I wanted cookies this weekend. Chocolate chip cookies. And not just any. The GOOD chocolate chip cookies. Homemade. The ones we made in the old house, when we were our old selves.
On a dog-eared sheet of white paper, my mother had a recipe that purported to be a $250 Neiman Marcus cookie recipe. It is, of course, an urban legend, but it’s that old sheet of paper, translucent in places from splotches of melted butter that I remembered, that held the recipe for THE ONLY chocolate chip cookies on earth worthy of that name. On a weekend or vacation day, she’d ask: “Wanna bake some cookies?” and I’d start right away to gather the ingredients. In the early days I stood on a chair next to her as she measured, and later on my own two feet measuring myself, and later still, she’d just hand me the sheet of paper and I’d go to it alone while she ironed or cooked or disappeared upstairs.
I can see the cookies as I sit here, spread cooling on a dismantled paper grocery sack; my mother would cut down the side of one and around the rectangular bottom and lay it out on the top of her Hitchcock kitchen table, a crazy mix of high class and down home. She had an enormous plastic bowl (with a yellow lid) that was the only one with the size needed to accommodate the enormous amount of cookie dough that this recipe yielded. She never cut it in half. Always made the full batch. It was going to take the full morning or afternoon, no two ways about it. It assured homemade cookies in our sack lunches for weeks to come.

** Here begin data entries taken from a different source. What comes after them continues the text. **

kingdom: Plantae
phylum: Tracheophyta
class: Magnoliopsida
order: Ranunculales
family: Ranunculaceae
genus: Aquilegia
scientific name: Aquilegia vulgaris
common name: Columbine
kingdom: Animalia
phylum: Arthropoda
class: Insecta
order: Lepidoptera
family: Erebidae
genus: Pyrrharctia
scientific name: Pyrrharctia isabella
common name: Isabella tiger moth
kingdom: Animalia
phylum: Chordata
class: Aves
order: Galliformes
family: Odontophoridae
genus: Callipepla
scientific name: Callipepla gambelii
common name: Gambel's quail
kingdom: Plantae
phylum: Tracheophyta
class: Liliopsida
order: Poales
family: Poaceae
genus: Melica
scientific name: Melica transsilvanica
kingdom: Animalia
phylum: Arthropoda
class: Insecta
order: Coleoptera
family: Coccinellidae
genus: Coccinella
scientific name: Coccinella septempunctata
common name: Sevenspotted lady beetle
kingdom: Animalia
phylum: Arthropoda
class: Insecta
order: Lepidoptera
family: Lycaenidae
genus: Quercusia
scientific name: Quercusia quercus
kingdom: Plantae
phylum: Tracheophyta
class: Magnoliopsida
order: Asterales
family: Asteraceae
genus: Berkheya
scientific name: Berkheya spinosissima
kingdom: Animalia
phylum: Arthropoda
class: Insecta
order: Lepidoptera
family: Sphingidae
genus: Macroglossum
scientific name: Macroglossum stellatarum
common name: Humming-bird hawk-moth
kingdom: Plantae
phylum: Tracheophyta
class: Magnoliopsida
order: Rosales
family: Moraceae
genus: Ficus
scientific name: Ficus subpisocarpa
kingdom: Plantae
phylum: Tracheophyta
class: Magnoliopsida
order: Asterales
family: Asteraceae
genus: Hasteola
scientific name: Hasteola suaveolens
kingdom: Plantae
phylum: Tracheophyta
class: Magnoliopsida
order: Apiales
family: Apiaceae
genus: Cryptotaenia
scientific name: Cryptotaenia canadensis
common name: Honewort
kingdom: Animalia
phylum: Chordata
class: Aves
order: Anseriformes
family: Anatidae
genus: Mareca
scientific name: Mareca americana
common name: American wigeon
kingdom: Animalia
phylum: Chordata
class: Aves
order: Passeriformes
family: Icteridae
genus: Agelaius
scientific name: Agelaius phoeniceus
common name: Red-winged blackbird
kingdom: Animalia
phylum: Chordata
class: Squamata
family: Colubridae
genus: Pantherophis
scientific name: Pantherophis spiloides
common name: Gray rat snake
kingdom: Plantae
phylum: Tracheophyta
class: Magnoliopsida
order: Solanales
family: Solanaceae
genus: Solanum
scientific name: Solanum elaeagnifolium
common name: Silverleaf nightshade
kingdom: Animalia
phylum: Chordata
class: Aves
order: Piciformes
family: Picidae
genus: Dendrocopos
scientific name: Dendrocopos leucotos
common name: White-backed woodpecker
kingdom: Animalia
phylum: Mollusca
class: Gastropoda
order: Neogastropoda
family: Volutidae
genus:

I knew, before even beginning a cursory search of my my pantry, that I had no bowl that size. I’d have to halve it, and I made a mental note to search the Crate and Barrel website later. I melted the butter and added the packed brown sugar with a PLOP! and a mess. This process had already been a sprint through my memory garden, but as I looked at the puddles of melted butter dotting my counter, I laughed to myself and sent my mother a quick Facebook picture of the war zone. On good days, you see, my mother would survey the wreckage of a given project and proclaim to either my brother or I: “You are my Best Messmaker!” The alliteration rolling between her lately straightened teeth, held out to us by a smile as she cleaned whatever it was we’d mussed. This day, I cleaned the mess myself, and, with a pang, wished she didn’t live so blasted far away.
With a wooden spoon and elbow grease, I folded in the rest of the ingredients, and laughed again at the fact that adding the rolled oats at the end of the process had not gotten any easier with the addition of years or arm strength. “Scrape and roll, Jennifer” she’d say, correcting carefully as I learned how to ‘fold’ ingredients into a recipe. Here I was scraping and rolling on my own, in my own house, for the benefit of my own small but certified family. All aboard the homesick train.
As sheet after sheet came out of the oven, the smell filled my apartment and I lined a paper bag with cooling cookies. Between my childhood and this adult that I’ve become, there was only one notable difference in my relationship to these cookies, and that is my ability to exercise self-control enough to allow the molten chocolate to cool JUST A BIT, JUST ENOUGH, before sampling the fruits of my labor. I took my first bite with no little worry that they wouldn’t be as I remembered, or that I’d found the wrong recipe. But as my teeth sank through the still soft center, my taste buds cried out in sweet recognition and I was gratified to find that they were one and the same. I’d satisfied a craving and recovered some memories. In the shining sun, with a book and a cookie, I sat for a moment and was just, plainly, content.